INPUT RECORDS:
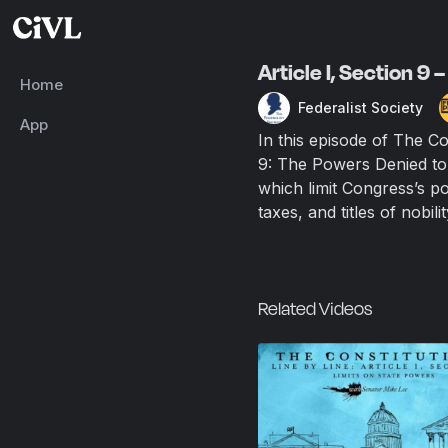
Article I, Section 9
Home
Federalist Society
App
In this episode of The Co
9: The Powers Denied to 
which limit Congress’s po
taxes, and titles of nobi
Related Videos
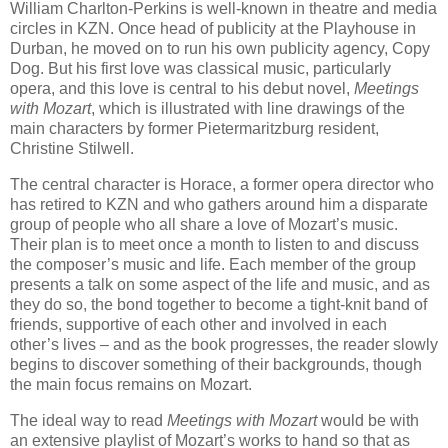
William Charlton-Perkins is well-known in theatre and media
circles in KZN. Once head of publicity at the Playhouse in
Durban, he moved on to run his own publicity agency, Copy
Dog. But his first love was classical music, particularly
opera, and this love is central to his debut novel,
Meetings
with Mozart
, which is illustrated with line drawings of the
main characters by former Pietermaritzburg resident,
Christine Stilwell.
The central character is Horace, a former opera director who
has retired to KZN and who gathers around him a disparate
group of people who all share a love of Mozart’s music.
Their plan is to meet once a month to listen to and discuss
the composer’s music and life. Each member of the group
presents a talk on some aspect of the life and music, and as
they do so, the bond together to become a tight-knit band of
friends, supportive of each other and involved in each
other’s lives – and as the book progresses, the reader slowly
begins to discover something of their backgrounds, though
the main focus remains on Mozart.
The ideal way to read
Meetings with Mozart
would be with
an extensive playlist of Mozart’s works to hand so that as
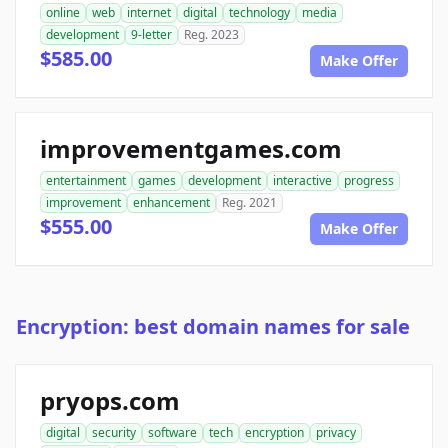
online
web
internet
digital
technology
media
development
9-letter
Reg. 2023
$585.00
Make Offer
improvementgames.com
entertainment
games
development
interactive
progress
improvement
enhancement
Reg. 2021
$555.00
Make Offer
Encryption: best domain names for sale
pryops.com
digital
security
software
tech
encryption
privacy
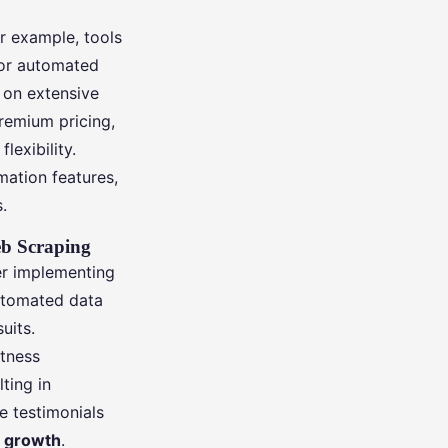
or example, tools
for automated
g on extensive
remium pricing,
lexibility.
mation features,
.
eb Scraping
r implementing
automated data
uits.
itness
ting in
 testimonials
 growth
.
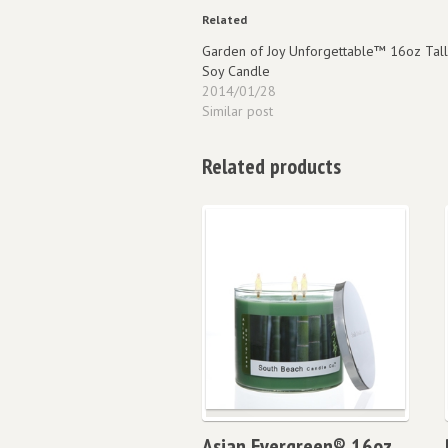
Related
Garden of Joy Unforgettable™ 16oz Tall
Soy Candle
2014/01/28
Similar post
Related products
Asian Evergreen® 16oz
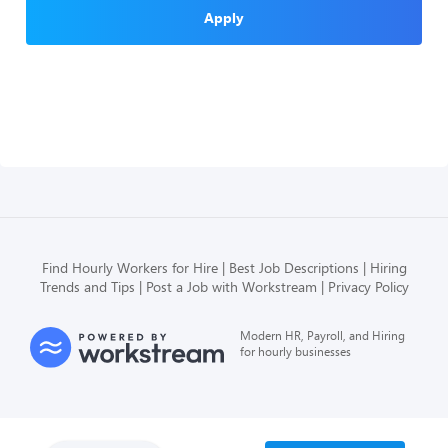
Apply
Find Hourly Workers for Hire
Best Job Descriptions
Hiring
Trends and Tips
Post a Job with Workstream
Privacy Policy
Modern HR, Payroll, and Hiring
for hourly businesses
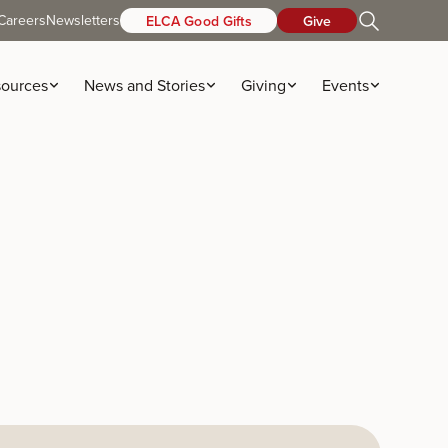
Careers
Newsletters
ELCA Good Gifts
Give
ources
News and Stories
Giving
Events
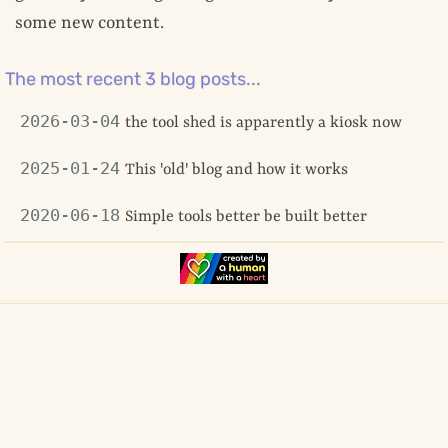
some new content.
The most recent 3 blog posts...
2026-03-04
the tool shed is apparently a kiosk now
2025-01-24
This 'old' blog and how it works
2020-06-18
Simple tools better be built better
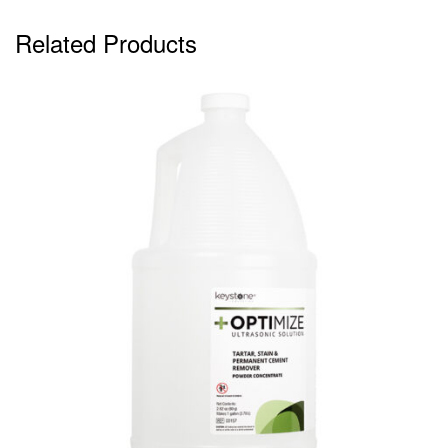
Related Products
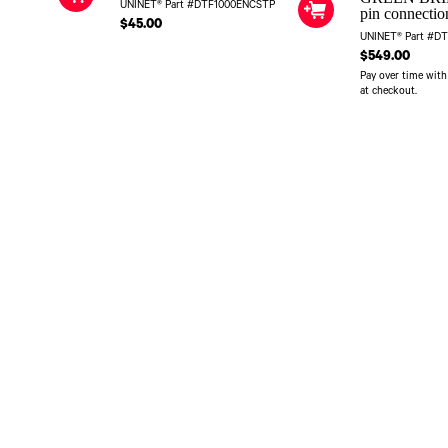
UNINET® Part #DTF1000ENCSTP
pin connectio
$45.00
UNINET® Part #D
$549.00
Pay over time wit
at checkout.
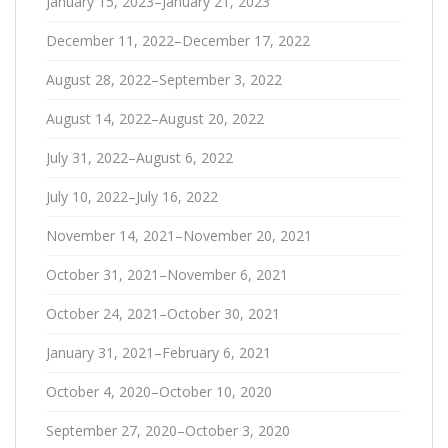
January 15, 2023–January 21, 2023
December 11, 2022–December 17, 2022
August 28, 2022–September 3, 2022
August 14, 2022–August 20, 2022
July 31, 2022–August 6, 2022
July 10, 2022–July 16, 2022
November 14, 2021–November 20, 2021
October 31, 2021–November 6, 2021
October 24, 2021–October 30, 2021
January 31, 2021–February 6, 2021
October 4, 2020–October 10, 2020
September 27, 2020–October 3, 2020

EXERCISE AIM:
Rewrite the stretch from the line containing "UNINET® Part #DTF1000ENCSTP" through the end of the material, swapping "checkout" for "purchase" and changing nothing else. Leave the pictures out.

REPLY TO THE TASK:
UNINET® Part #DTF1000ENCSTP
pin connectio
$45.00
UNINET® Part #D
$549.00
Pay over time wit
at purchase.
January 15, 2023–January 21, 2023
December 11, 2022–December 17, 2022
August 28, 2022–September 3, 2022
August 14, 2022–August 20, 2022
July 31, 2022–August 6, 2022
July 10, 2022–July 16, 2022
November 14, 2021–November 20, 2021
October 31, 2021–November 6, 2021
October 24, 2021–October 30, 2021
January 31, 2021–February 6, 2021
October 4, 2020–October 10, 2020
September 27, 2020–October 3, 2020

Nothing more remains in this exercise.